But the authors of the study believe people who do mindfulness meditation are also generally healthier because they pay more attention to their bodies.

They shared details of their findings at a press conference titled American Heart Association Scientific Sessions 2022.

One of the authors of the study, Eric B. Loucks, Ph.D., associate professor of epidemiology and director of the Mindfulness Center at Brown University, said: “Mindfulness is non-judgmental, present-moment awareness of physical sensations, emotions and thoughts.


“It is almost like a scientist curiously and objectively observing the information coming in through the sense organs and the mind, and then responding skillfully to that information.”

The study measured the blood pressure of 200 participants with high blood pressure from Rhode island.

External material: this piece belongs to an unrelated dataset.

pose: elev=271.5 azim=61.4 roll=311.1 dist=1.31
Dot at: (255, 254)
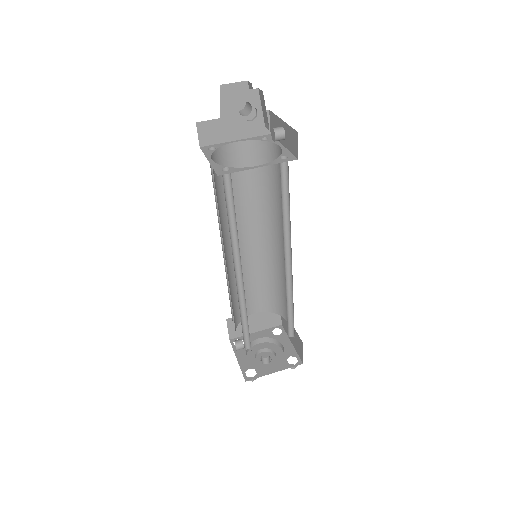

The participants were split into two groups: those who received normal care, versus those who attended eight long mindfulness group sessions and a one-day retreat.

The mindfulness group was also encouraged to meditate at home for at least 45 minutes daily, six days a week.

After six months, this group saw a drop of 6 mm Hg in their blood pressure compared to a drop of 1.4 mmHg in the control group.

Mr. Loucks added: “Mindfulness also involves the concept of remembering, or in other words, remembering to bring one’s wisdom (wherever it was gained, such as from health care professionals or public health messages) into the present moment.

“Wisdom in the context of elevated blood pressure levels may include knowledge that evidence-based practices, such as physical activity, diet, limited alcohol consumption, and antihypertensive medication adherence, can improve well-being.”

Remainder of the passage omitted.